Kannst du den folgenden Text über Guimaraes vollständig und wortgetreu zitieren?
··· Übungstext
Eine junge Frau, die im Sonnenlicht auf einem kleinen Marktplatz Violine spielt, hinter ihr eine Touristengruppe. Über dieser Szene thront eine mächtige Festung aus dem 11. Jahrhundert. Das portugiesische Guimaraes weiß sich zu inszenieren. Es will Künstler anlocken.

Von Robert B. Fishman | 06.04.2012
    Um einen großen alten Holztisch sitzen unter der stuckverzierten Decke rund zehn junge Leute beim Essen. Aus verschiedenen Schalen und Schälchen gibt es Salate, Reis, Kartoffeln und gebratenes Fleisch, dazu Wasser, Saft und Wein. Jeder hat etwas mitgebracht. Aus einer Laune heraus macht einer von ihnen mit dem Mund Geräusche, der Nächste packt seine Ukulele aus und spielt dazu, die anderen klopfen mit Gabeln und Löffeln den Takt auf Teller und Töpfe. Eine spontane Session im "Circulo de Arte y Recreio", dem "Kreis für Entspannung Kunst" am Rande der Altstadt von Guimaraes.
······
··· Datenbestand
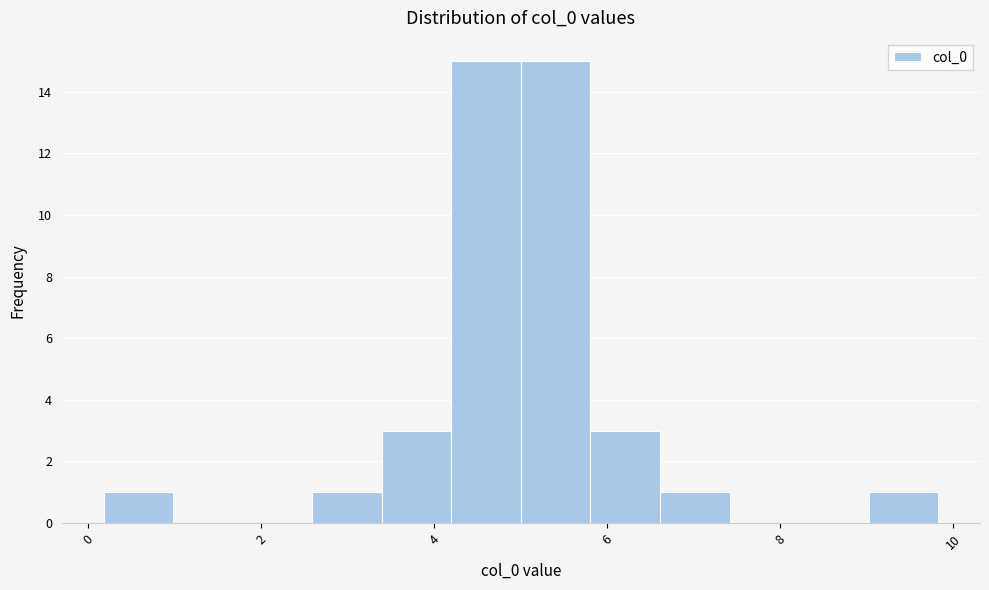

Reading left to right, list every bar in this chart as the range it spans on the x-axis followed by its height. Neither the bar edges nor the heights are printed on the chart, so give them approximately, as read against the axes.

0.2 to 1.0: 1
1.0 to 1.8: 0
1.8 to 2.6: 0
2.6 to 3.4: 1
3.4 to 4.2: 3
4.2 to 5.0: 15
5.0 to 5.8: 15
5.8 to 6.6: 3
6.6 to 7.4: 1
7.4 to 8.2: 0
8.2 to 9.0: 0
9.0 to 9.8: 1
······
**Ergebnis:**
Eine junge Frau, die im Sonnenlicht auf einem kleinen Marktplatz Violine spielt, hinter ihr eine Touristengruppe. Über dieser Szene thront eine mächtige Festung aus dem 11. Jahrhundert. Das portugiesische Guimaraes weiß sich zu inszenieren. Es will Künstler anlocken.

Von Robert B. Fishman | 06.04.2012
    Um einen großen alten Holztisch sitzen unter der stuckverzierten Decke rund zehn junge Leute beim Essen. Aus verschiedenen Schalen und Schälchen gibt es Salate, Reis, Kartoffeln und gebratenes Fleisch, dazu Wasser, Saft und Wein. Jeder hat etwas mitgebracht. Aus einer Laune heraus macht einer von ihnen mit dem Mund Geräusche, der Nächste packt seine Ukulele aus und spielt dazu, die anderen klopfen mit Gabeln und Löffeln den Takt auf Teller und Töpfe. Eine spontane Session im "Circulo de Arte y Recreio", dem "Kreis für Entspannung Kunst" am Rande der Altstadt von Guimaraes.